## Study material
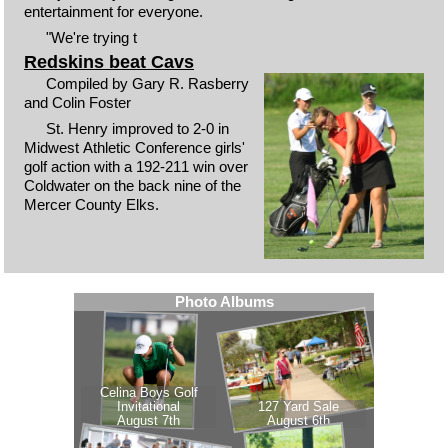
entertainment for everyone.
"We're trying t
Redskins beat Cavs
Compiled by Gary R. Rasberry
and Colin Foster
St. Henry improved to 2-0 in
Midwest Athletic Conference girls'
golf action with a 192-211 win over
Coldwater on the back nine of the
Mercer County Elks.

## Action item
Output the data exactly. Leave every picture out.

## Final answer
entertainment for everyone.
"We're trying t
Redskins beat Cavs
Compiled by Gary R. Rasberry
and Colin Foster
St. Henry improved to 2-0 in
Midwest Athletic Conference girls'
golf action with a 192-211 win over
Coldwater on the back nine of the
Mercer County Elks.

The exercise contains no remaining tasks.